◆ Task prompt
In the rows below, copy verbatim every line starting with the line that contains "Le traitement en" and going on through the line that contains "et le programme", both included.

◆ Task material
- Opening Delimiter -

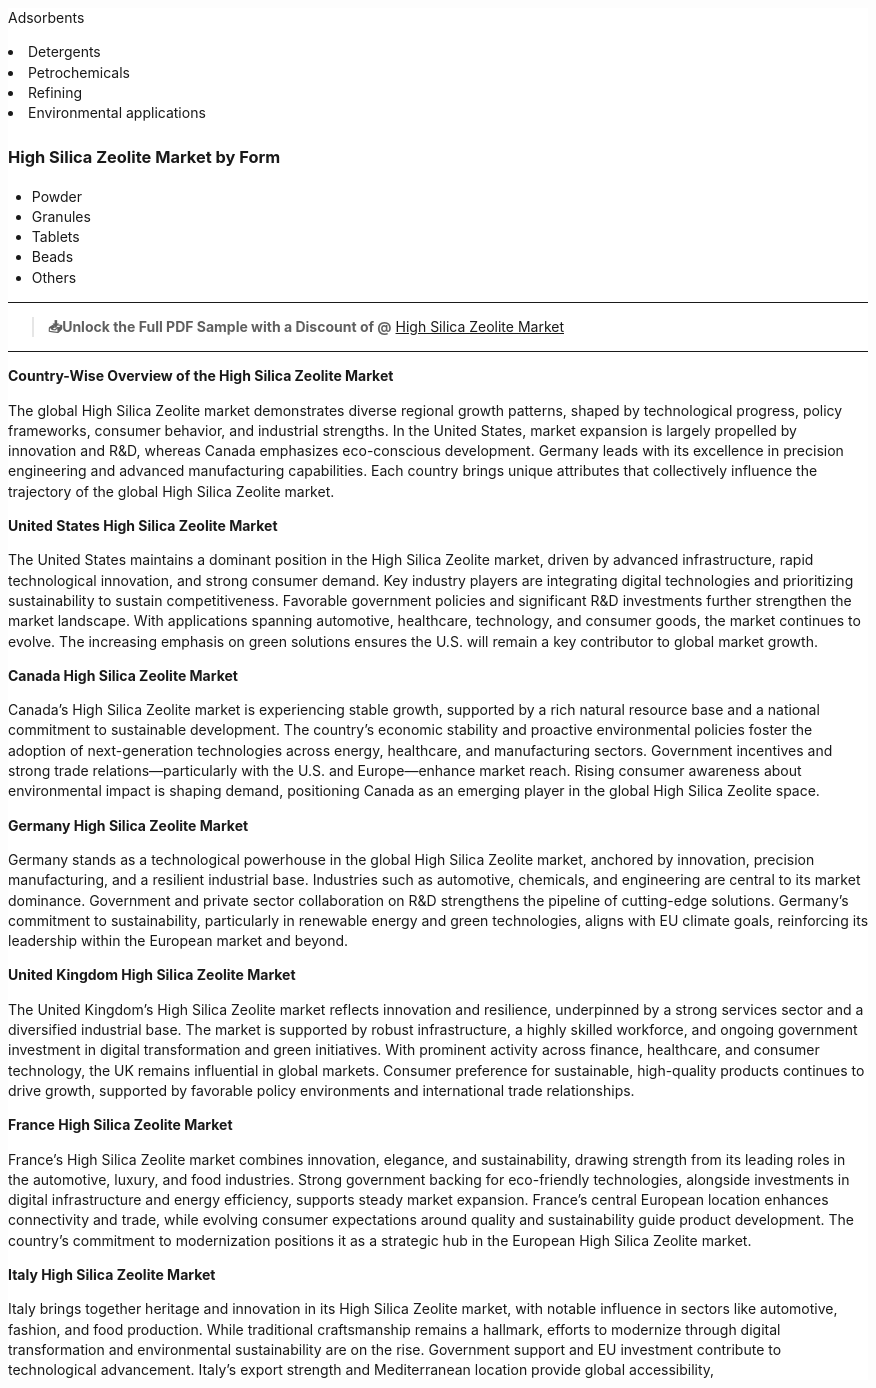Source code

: Adsorbents</li><li> Detergents</li><li> Petrochemicals</li><li> Refining</li><li> Environmental applications</li></ul><h3>High Silica Zeolite Market by Form</h3><ul><li>Powder</li><li>Granules</li><li>Tablets</li><li>Beads</li><li>Others</li></ul></p><hr /><blockquote><p><strong>📥Unlock the Full PDF Sample with a Discount of @</strong> <a href="https://www.marketresearchintellect.com/ask-for-discount/?rid=959284&amp;utm_source=Github-April&amp;utm_medium=019">High Silica Zeolite Market</a></p></blockquote><hr /><p class="" data-start="217" data-end="261"><strong data-start="217" data-end="261">Country-Wise Overview of the High Silica Zeolite Market</strong></p><p class="" data-start="263" data-end="774">The global High Silica Zeolite market demonstrates diverse regional growth patterns, shaped by technological progress, policy frameworks, consumer behavior, and industrial strengths. In the United States, market expansion is largely propelled by innovation and R&amp;D, whereas Canada emphasizes eco-conscious development. Germany leads with its excellence in precision engineering and advanced manufacturing capabilities. Each country brings unique attributes that collectively influence the trajectory of the global High Silica Zeolite market.</p><p class="" data-start="776" data-end="1421"><strong data-start="776" data-end="805">United States High Silica Zeolite Market</strong></p><p class="" data-start="776" data-end="1421">The United States maintains a dominant position in the High Silica Zeolite market, driven by advanced infrastructure, rapid technological innovation, and strong consumer demand. Key industry players are integrating digital technologies and prioritizing sustainability to sustain competitiveness. Favorable government policies and significant R&amp;D investments further strengthen the market landscape. With applications spanning automotive, healthcare, technology, and consumer goods, the market continues to evolve. The increasing emphasis on green solutions ensures the U.S. will remain a key contributor to global market growth.</p><p class="" data-start="1423" data-end="2019"><strong data-start="1423" data-end="1445">Canada High Silica Zeolite Market</strong></p><p class="" data-start="1423" data-end="2019">Canada&rsquo;s High Silica Zeolite market is experiencing stable growth, supported by a rich natural resource base and a national commitment to sustainable development. The country&rsquo;s economic stability and proactive environmental policies foster the adoption of next-generation technologies across energy, healthcare, and manufacturing sectors. Government incentives and strong trade relations&mdash;particularly with the U.S. and Europe&mdash;enhance market reach. Rising consumer awareness about environmental impact is shaping demand, positioning Canada as an emerging player in the global High Silica Zeolite space.</p><p class="" data-start="2021" data-end="2591"><strong data-start="2021" data-end="2044">Germany High Silica Zeolite Market</strong></p><p class="" data-start="2021" data-end="2591">Germany stands as a technological powerhouse in the global High Silica Zeolite market, anchored by innovation, precision manufacturing, and a resilient industrial base. Industries such as automotive, chemicals, and engineering are central to its market dominance. Government and private sector collaboration on R&amp;D strengthens the pipeline of cutting-edge solutions. Germany&rsquo;s commitment to sustainability, particularly in renewable energy and green technologies, aligns with EU climate goals, reinforcing its leadership within the European market and beyond.</p><p class="" data-start="2593" data-end="3221"><strong data-start="2593" data-end="2623">United Kingdom High Silica Zeolite Market</strong></p><p class="" data-start="2593" data-end="3221">The United Kingdom&rsquo;s High Silica Zeolite market reflects innovation and resilience, underpinned by a strong services sector and a diversified industrial base. The market is supported by robust infrastructure, a highly skilled workforce, and ongoing government investment in digital transformation and green initiatives. With prominent activity across finance, healthcare, and consumer technology, the UK remains influential in global markets. Consumer preference for sustainable, high-quality products continues to drive growth, supported by favorable policy environments and international trade relationships.</p><p class="" data-start="3223" data-end="3838"><strong data-start="3223" data-end="3245">France High Silica Zeolite Market</strong></p><p class="" data-start="3223" data-end="3838">France&rsquo;s High Silica Zeolite market combines innovation, elegance, and sustainability, drawing strength from its leading roles in the automotive, luxury, and food industries. Strong government backing for eco-friendly technologies, alongside investments in digital infrastructure and energy efficiency, supports steady market expansion. France&rsquo;s central European location enhances connectivity and trade, while evolving consumer expectations around quality and sustainability guide product development. The country&rsquo;s commitment to modernization positions it as a strategic hub in the European High Silica Zeolite market.</p><p class="" data-start="3840" data-end="4422"><strong data-start="3840" data-end="3861">Italy High Silica Zeolite Market</strong></p><p class="" data-start="3840" data-end="4422">Italy brings together heritage and innovation in its High Silica Zeolite market, with notable influence in sectors like automotive, fashion, and food production. While traditional craftsmanship remains a hallmark, efforts to modernize through digital transformation and environmental sustainability are on the rise. Government support and EU investment contribute to technological advancement. Italy&rsquo;s export strength and Mediterranean location provide global accessibility,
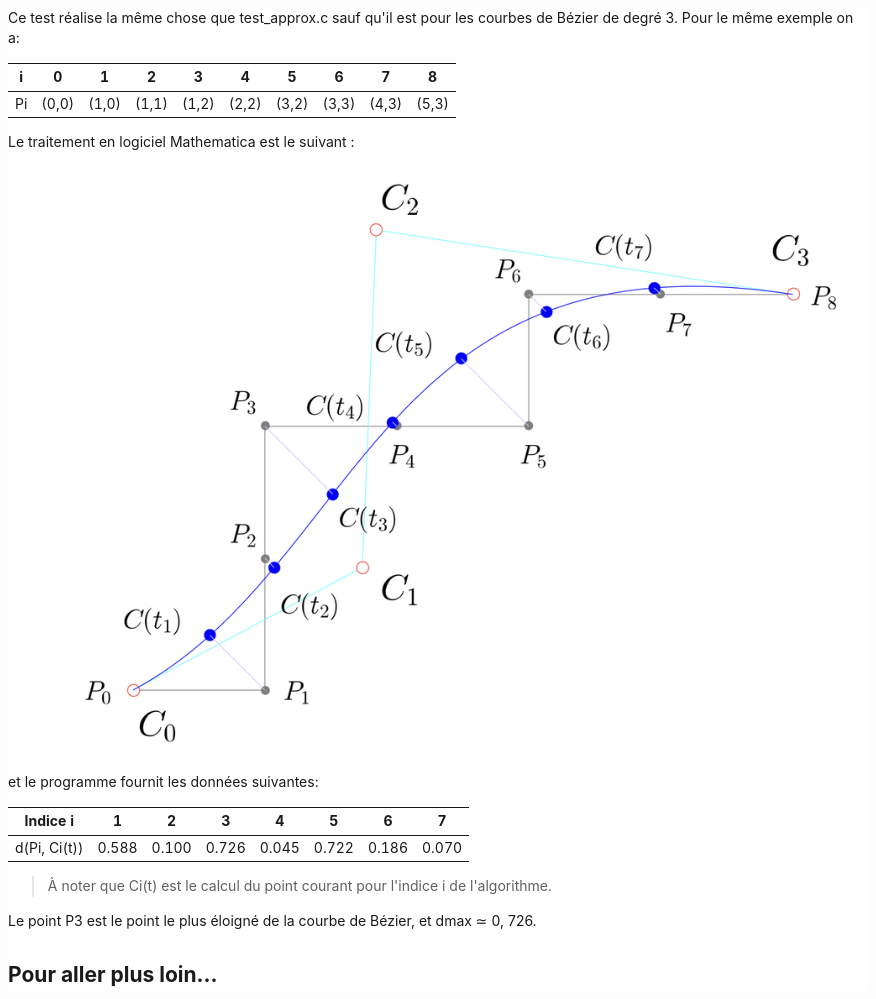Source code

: Ce test réalise la même chose que test_approx.c sauf qu'il est pour les courbes de Bézier de degré 3. Pour le même exemple on a:

| i  | 0     | 1     | 2     | 3     | 4     | 5     | 6     | 7     | 8     |
| -- | ----- | ----- | ----- | ----- | ----- | ----- | ----- | ----- | ----- |
| Pi | (0,0) | (1,0) | (1,1) | (1,2) | (2,2) | (3,2) | (3,3) | (4,3) | (5,3) |

Le traitement en logiciel Mathematica est le suivant :

![1717494701682](image/README/1717494701682.png)

et le programme fournit les données suivantes:

| Indice i     | 1     | 2     | 3     | 4     | 5     | 6     | 7     |
| ------------ | ----- | ----- | ----- | ----- | ----- | ----- | ----- |
| d(Pi, Ci(t)) | 0.588 | 0.100 | 0.726 | 0.045 | 0.722 | 0.186 | 0.070 |

> À noter que Ci(t) est le calcul du point courant pour l'indice i de l'algorithme.

Le point P3 est le point le plus  éloigné de la courbe de Bézier, et dmax ≃ 0, 726.

## Pour aller plus loin...
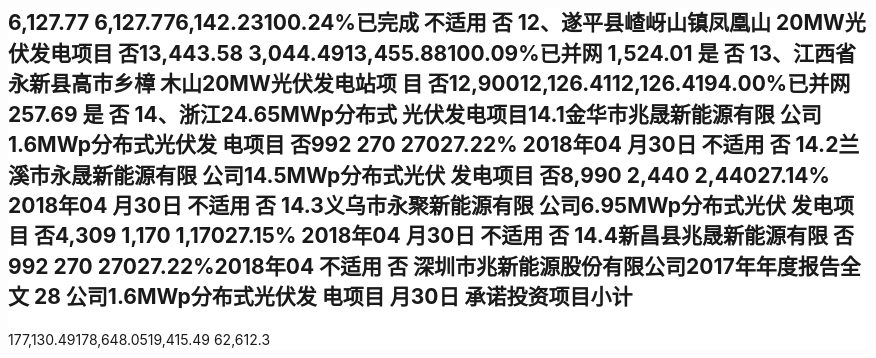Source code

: 6,127.77
6,127.776,142.23100.24%已完成
不适用
否
12、遂平县嵖岈山镇凤凰山
20MW光伏发电项目
否13,443.58
3,044.4913,455.88100.09%已并网
1,524.01
是
否
13、江西省永新县高市乡樟
木山20MW光伏发电站项
目
否12,90012,126.4112,126.4194.00%已并网
257.69
是
否
14、浙江24.65MWp分布式
光伏发电项目14.1金华市兆晟新能源有限
公司1.6MWp分布式光伏发
电项目
否992
270
27027.22%
2018年04
月30日
不适用
否
14.2兰溪市永晟新能源有限
公司14.5MWp分布式光伏
发电项目
否8,990
2,440
2,44027.14%
2018年04
月30日
不适用
否
14.3义乌市永聚新能源有限
公司6.95MWp分布式光伏
发电项目
否4,309
1,170
1,17027.15%
2018年04
月30日
不适用
否
14.4新昌县兆晟新能源有限
否992
270
27027.22%2018年04
不适用
否
深圳市兆新能源股份有限公司2017年年度报告全文
28
公司1.6MWp分布式光伏发
电项目
月30日
承诺投资项目小计
--
177,130.49178,648.0519,415.49
62,612.3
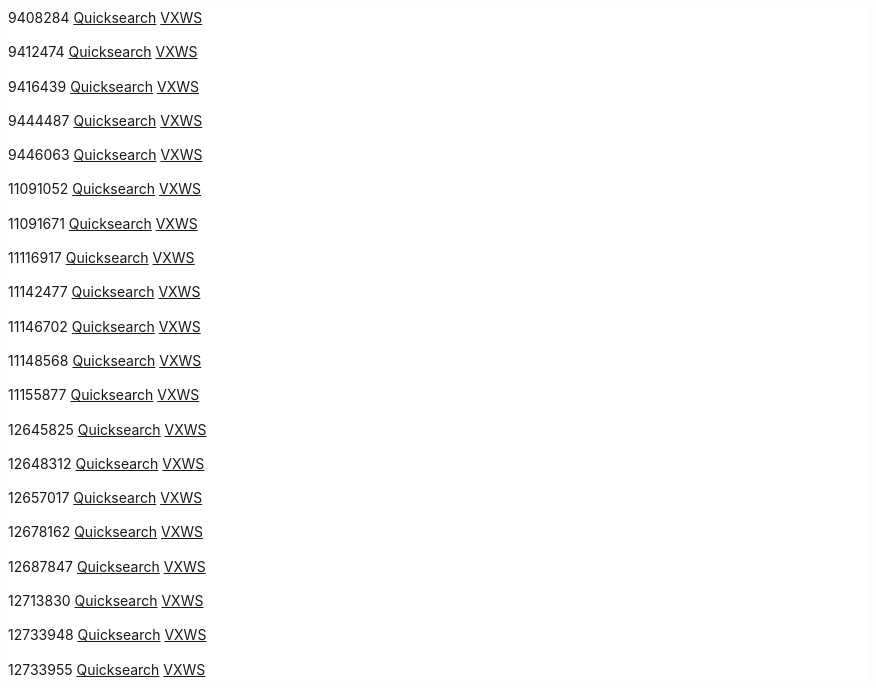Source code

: 9408284 [Quicksearch](https://search.library.yale.edu/catalog/9408284) [VXWS](http://prodorbis.library.yale.edu:7014/vxws/GetHoldingsService?bibId=9408284)

9412474 [Quicksearch](https://search.library.yale.edu/catalog/9412474) [VXWS](http://prodorbis.library.yale.edu:7014/vxws/GetHoldingsService?bibId=9412474)

9416439 [Quicksearch](https://search.library.yale.edu/catalog/9416439) [VXWS](http://prodorbis.library.yale.edu:7014/vxws/GetHoldingsService?bibId=9416439)

9444487 [Quicksearch](https://search.library.yale.edu/catalog/9444487) [VXWS](http://prodorbis.library.yale.edu:7014/vxws/GetHoldingsService?bibId=9444487)

9446063 [Quicksearch](https://search.library.yale.edu/catalog/9446063) [VXWS](http://prodorbis.library.yale.edu:7014/vxws/GetHoldingsService?bibId=9446063)

11091052 [Quicksearch](https://search.library.yale.edu/catalog/11091052) [VXWS](http://prodorbis.library.yale.edu:7014/vxws/GetHoldingsService?bibId=11091052)

11091671 [Quicksearch](https://search.library.yale.edu/catalog/11091671) [VXWS](http://prodorbis.library.yale.edu:7014/vxws/GetHoldingsService?bibId=11091671)

11116917 [Quicksearch](https://search.library.yale.edu/catalog/11116917) [VXWS](http://prodorbis.library.yale.edu:7014/vxws/GetHoldingsService?bibId=11116917)

11142477 [Quicksearch](https://search.library.yale.edu/catalog/11142477) [VXWS](http://prodorbis.library.yale.edu:7014/vxws/GetHoldingsService?bibId=11142477)

11146702 [Quicksearch](https://search.library.yale.edu/catalog/11146702) [VXWS](http://prodorbis.library.yale.edu:7014/vxws/GetHoldingsService?bibId=11146702)

11148568 [Quicksearch](https://search.library.yale.edu/catalog/11148568) [VXWS](http://prodorbis.library.yale.edu:7014/vxws/GetHoldingsService?bibId=11148568)

11155877 [Quicksearch](https://search.library.yale.edu/catalog/11155877) [VXWS](http://prodorbis.library.yale.edu:7014/vxws/GetHoldingsService?bibId=11155877)

12645825 [Quicksearch](https://search.library.yale.edu/catalog/12645825) [VXWS](http://prodorbis.library.yale.edu:7014/vxws/GetHoldingsService?bibId=12645825)

12648312 [Quicksearch](https://search.library.yale.edu/catalog/12648312) [VXWS](http://prodorbis.library.yale.edu:7014/vxws/GetHoldingsService?bibId=12648312)

12657017 [Quicksearch](https://search.library.yale.edu/catalog/12657017) [VXWS](http://prodorbis.library.yale.edu:7014/vxws/GetHoldingsService?bibId=12657017)

12678162 [Quicksearch](https://search.library.yale.edu/catalog/12678162) [VXWS](http://prodorbis.library.yale.edu:7014/vxws/GetHoldingsService?bibId=12678162)

12687847 [Quicksearch](https://search.library.yale.edu/catalog/12687847) [VXWS](http://prodorbis.library.yale.edu:7014/vxws/GetHoldingsService?bibId=12687847)

12713830 [Quicksearch](https://search.library.yale.edu/catalog/12713830) [VXWS](http://prodorbis.library.yale.edu:7014/vxws/GetHoldingsService?bibId=12713830)

12733948 [Quicksearch](https://search.library.yale.edu/catalog/12733948) [VXWS](http://prodorbis.library.yale.edu:7014/vxws/GetHoldingsService?bibId=12733948)

12733955 [Quicksearch](https://search.library.yale.edu/catalog/12733955) [VXWS](http://prodorbis.library.yale.edu:7014/vxws/GetHoldingsService?bibId=12733955)
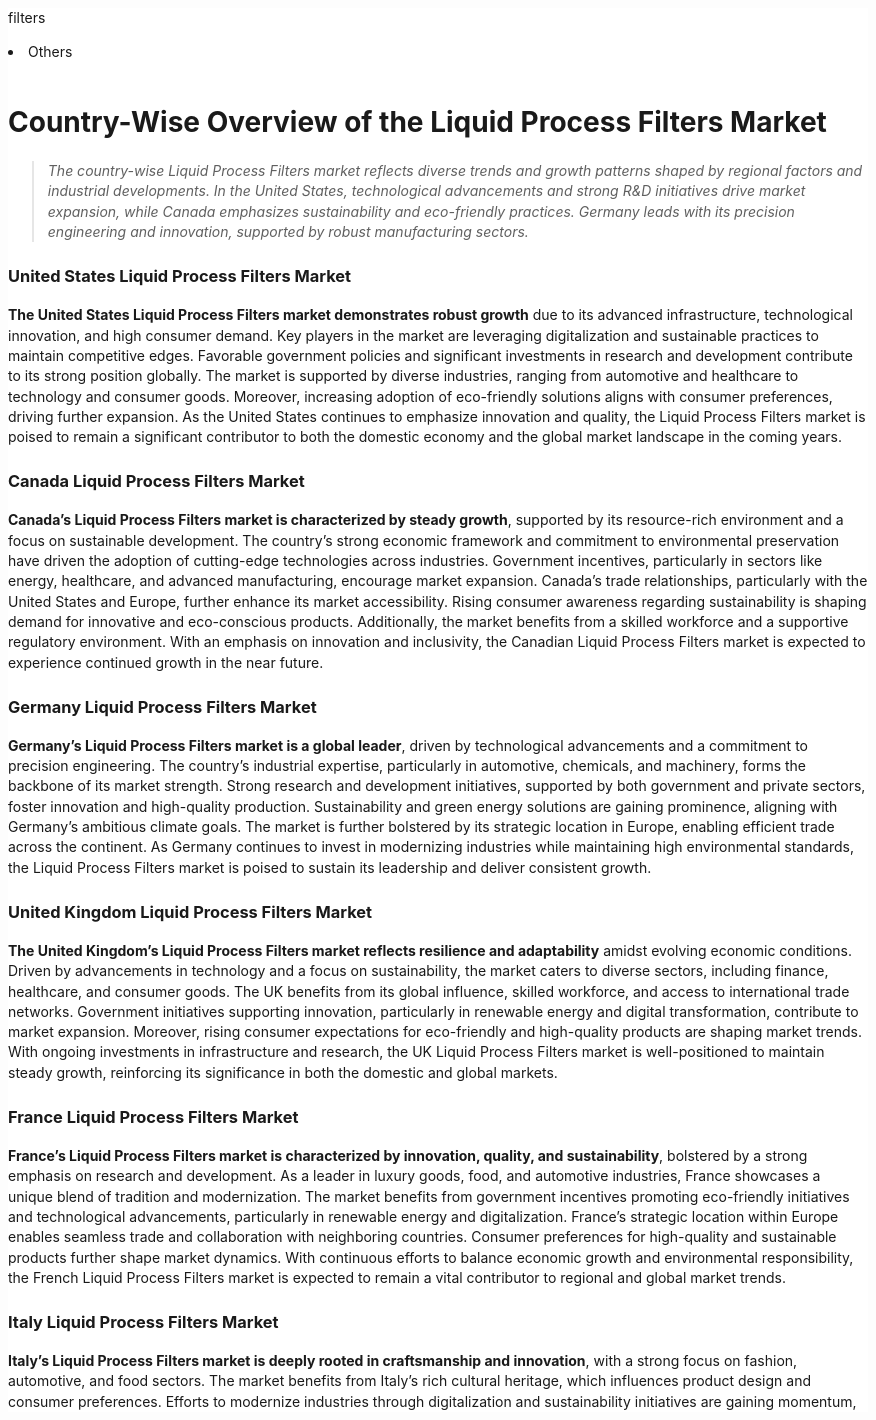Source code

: filters</li><li>Others</li></ul><h1><span class="">Country-Wise Overview of the Liquid Process Filters Market<br /></span></h1><blockquote><p><em><span class="">The country-wise Liquid Process Filters market reflects diverse trends and growth patterns shaped by regional factors and industrial developments. In the United States, technological advancements and strong R&amp;D initiatives drive market expansion, while Canada emphasizes sustainability and eco-friendly practices. Germany leads with its precision engineering and innovation, supported by robust manufacturing sectors.</span></em></p></blockquote><h3><strong>United States Liquid Process Filters Market</strong></h3><p><strong>The United States Liquid Process Filters market demonstrates robust growth</strong> due to its advanced infrastructure, technological innovation, and high consumer demand. Key players in the market are leveraging digitalization and sustainable practices to maintain competitive edges. Favorable government policies and significant investments in research and development contribute to its strong position globally. The market is supported by diverse industries, ranging from automotive and healthcare to technology and consumer goods. Moreover, increasing adoption of eco-friendly solutions aligns with consumer preferences, driving further expansion. As the United States continues to emphasize innovation and quality, the Liquid Process Filters market is poised to remain a significant contributor to both the domestic economy and the global market landscape in the coming years.</p><h3><strong>Canada Liquid Process Filters Market</strong></h3><p><strong>Canada&rsquo;s Liquid Process Filters market is characterized by steady growth</strong>, supported by its resource-rich environment and a focus on sustainable development. The country&rsquo;s strong economic framework and commitment to environmental preservation have driven the adoption of cutting-edge technologies across industries. Government incentives, particularly in sectors like energy, healthcare, and advanced manufacturing, encourage market expansion. Canada&rsquo;s trade relationships, particularly with the United States and Europe, further enhance its market accessibility. Rising consumer awareness regarding sustainability is shaping demand for innovative and eco-conscious products. Additionally, the market benefits from a skilled workforce and a supportive regulatory environment. With an emphasis on innovation and inclusivity, the Canadian Liquid Process Filters market is expected to experience continued growth in the near future.</p><h3><strong>Germany Liquid Process Filters Market</strong></h3><p><strong>Germany&rsquo;s Liquid Process Filters market is a global leader</strong>, driven by technological advancements and a commitment to precision engineering. The country&rsquo;s industrial expertise, particularly in automotive, chemicals, and machinery, forms the backbone of its market strength. Strong research and development initiatives, supported by both government and private sectors, foster innovation and high-quality production. Sustainability and green energy solutions are gaining prominence, aligning with Germany&rsquo;s ambitious climate goals. The market is further bolstered by its strategic location in Europe, enabling efficient trade across the continent. As Germany continues to invest in modernizing industries while maintaining high environmental standards, the Liquid Process Filters market is poised to sustain its leadership and deliver consistent growth.</p><h3><strong>United Kingdom Liquid Process Filters Market</strong></h3><p><strong>The United Kingdom&rsquo;s Liquid Process Filters market reflects resilience and adaptability</strong> amidst evolving economic conditions. Driven by advancements in technology and a focus on sustainability, the market caters to diverse sectors, including finance, healthcare, and consumer goods. The UK benefits from its global influence, skilled workforce, and access to international trade networks. Government initiatives supporting innovation, particularly in renewable energy and digital transformation, contribute to market expansion. Moreover, rising consumer expectations for eco-friendly and high-quality products are shaping market trends. With ongoing investments in infrastructure and research, the UK Liquid Process Filters market is well-positioned to maintain steady growth, reinforcing its significance in both the domestic and global markets.</p><h3><strong>France Liquid Process Filters Market</strong></h3><p><strong>France&rsquo;s Liquid Process Filters market is characterized by innovation, quality, and sustainability</strong>, bolstered by a strong emphasis on research and development. As a leader in luxury goods, food, and automotive industries, France showcases a unique blend of tradition and modernization. The market benefits from government incentives promoting eco-friendly initiatives and technological advancements, particularly in renewable energy and digitalization. France&rsquo;s strategic location within Europe enables seamless trade and collaboration with neighboring countries. Consumer preferences for high-quality and sustainable products further shape market dynamics. With continuous efforts to balance economic growth and environmental responsibility, the French Liquid Process Filters market is expected to remain a vital contributor to regional and global market trends.</p><h3><strong>Italy Liquid Process Filters Market</strong></h3><p><strong>Italy&rsquo;s Liquid Process Filters market is deeply rooted in craftsmanship and innovation</strong>, with a strong focus on fashion, automotive, and food sectors. The market benefits from Italy&rsquo;s rich cultural heritage, which influences product design and consumer preferences. Efforts to modernize industries through digitalization and sustainability initiatives are gaining momentum,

- Closing Delimiter -

◆ Response to the exercise
Le traitement en logiciel Mathematica est le suivant :

![1717494701682](image/README/1717494701682.png)

et le programme fournit les données suivantes:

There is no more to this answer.